(Data for this task)
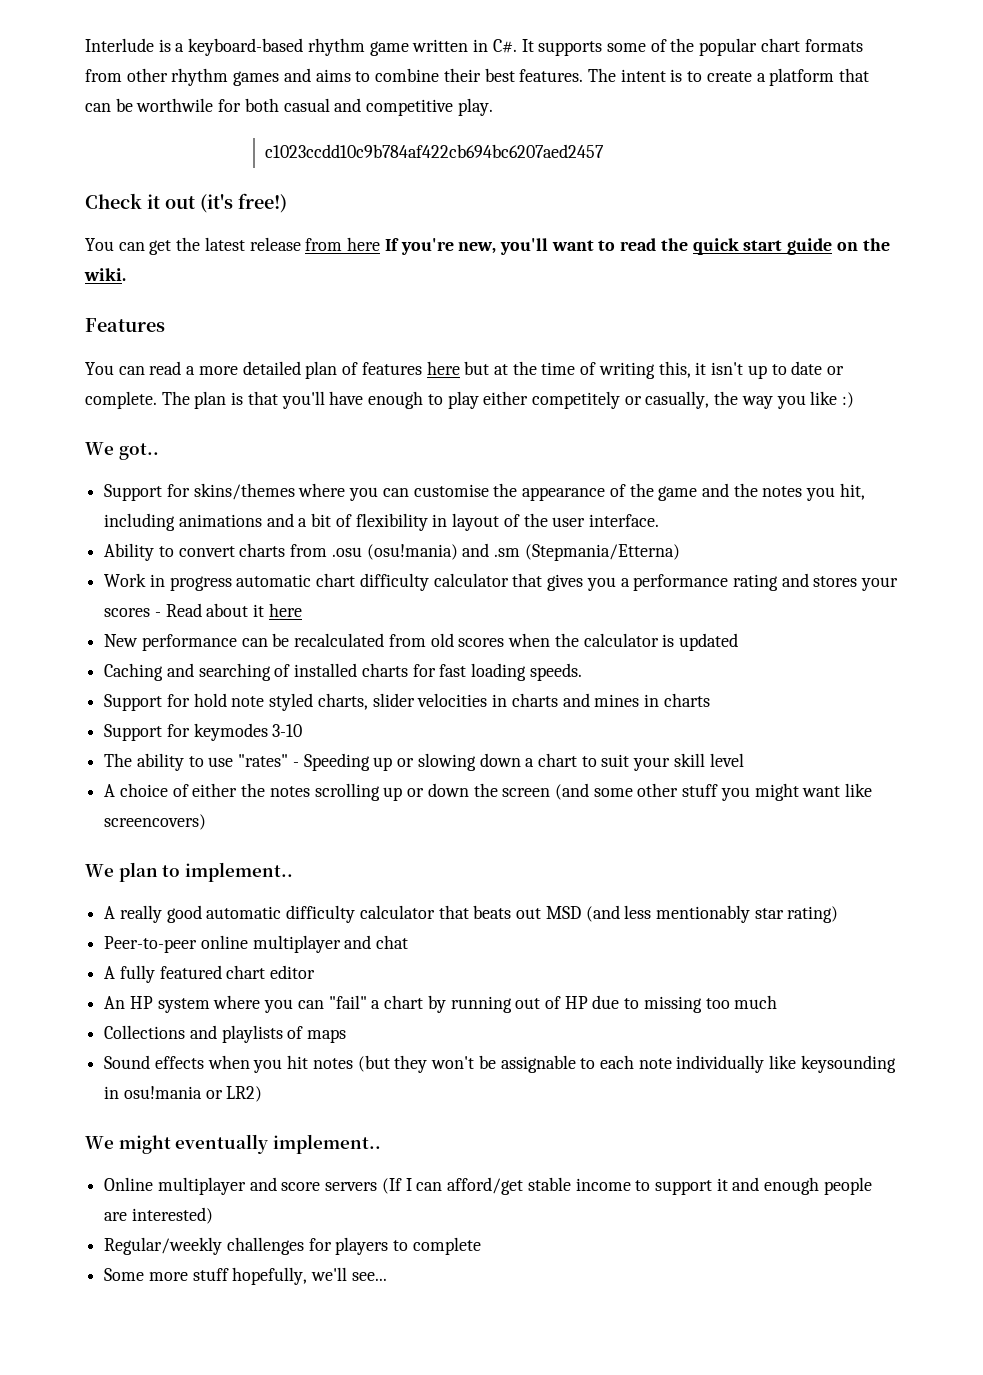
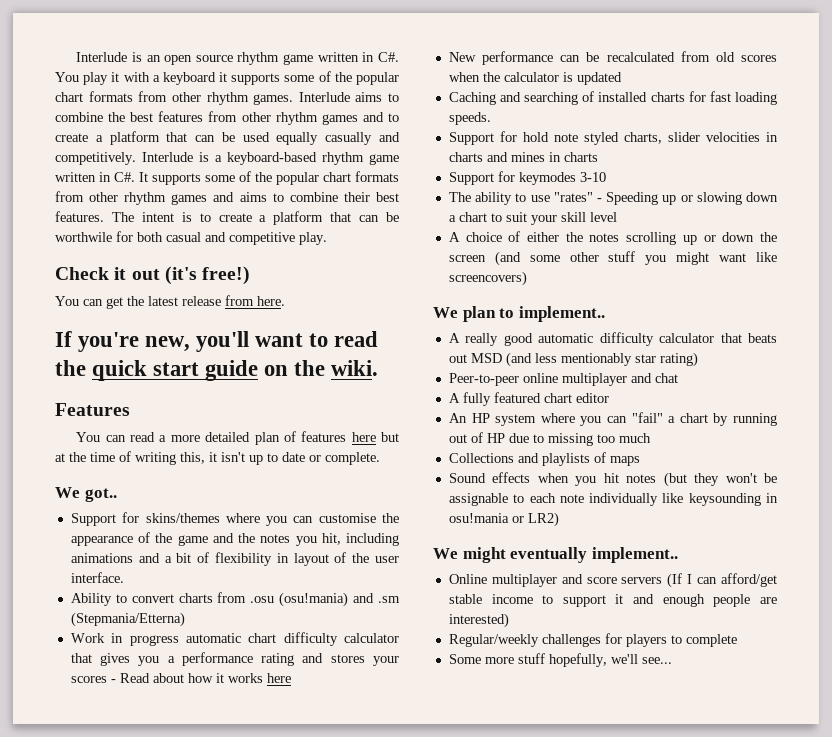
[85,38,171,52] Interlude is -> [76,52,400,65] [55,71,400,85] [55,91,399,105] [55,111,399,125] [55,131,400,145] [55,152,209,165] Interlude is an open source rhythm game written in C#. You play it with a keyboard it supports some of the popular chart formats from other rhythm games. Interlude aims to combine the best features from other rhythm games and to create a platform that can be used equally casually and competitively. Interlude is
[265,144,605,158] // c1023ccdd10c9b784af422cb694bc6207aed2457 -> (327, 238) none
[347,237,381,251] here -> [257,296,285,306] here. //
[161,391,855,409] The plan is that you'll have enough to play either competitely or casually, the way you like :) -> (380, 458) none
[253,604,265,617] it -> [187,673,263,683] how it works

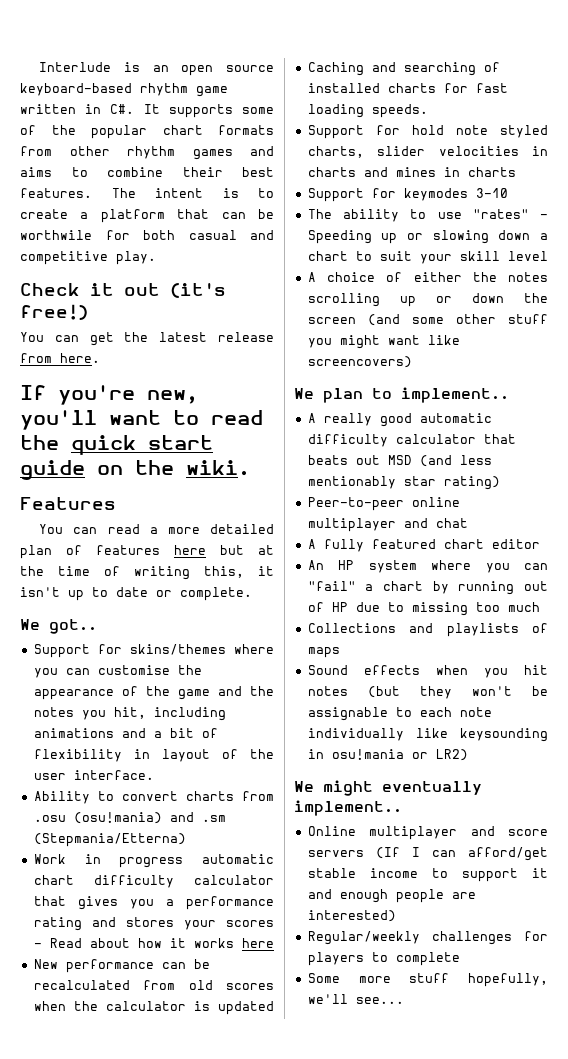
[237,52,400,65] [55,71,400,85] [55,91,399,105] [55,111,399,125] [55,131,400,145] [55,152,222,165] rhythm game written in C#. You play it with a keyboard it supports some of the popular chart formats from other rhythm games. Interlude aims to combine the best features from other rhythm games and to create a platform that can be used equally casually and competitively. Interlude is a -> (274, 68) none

(Your task)
Copy out the material above in full and exactly; its pictures are not to appear.

(Task answer)
[85,38,171,52] Interlude is -> [76,52,400,65] [55,71,400,85] [55,91,399,105] [55,111,399,125] [55,131,400,145] [55,152,209,165] Interlude is an open source rhythm game written in C#. You play it with a keyboard it supports some of the popular chart formats from other rhythm games. Interlude aims to combine the best features from other rhythm games and to create a platform that can be used equally casually and competitively. Interlude is
[265,144,605,158] // c1023ccdd10c9b784af422cb694bc6207aed2457 -> (327, 238) none
[347,237,381,251] here -> [257,296,285,306] here. //
[161,391,855,409] The plan is that you'll have enough to play either competitely or casually, the way you like :) -> (380, 458) none
[253,604,265,617] it -> [187,673,263,683] how it works

[237,52,400,65] [55,71,400,85] [55,91,399,105] [55,111,399,125] [55,131,400,145] [55,152,222,165] rhythm game written in C#. You play it with a keyboard it supports some of the popular chart formats from other rhythm games. Interlude aims to combine the best features from other rhythm games and to create a platform that can be used equally casually and competitively. Interlude is a -> (274, 68) none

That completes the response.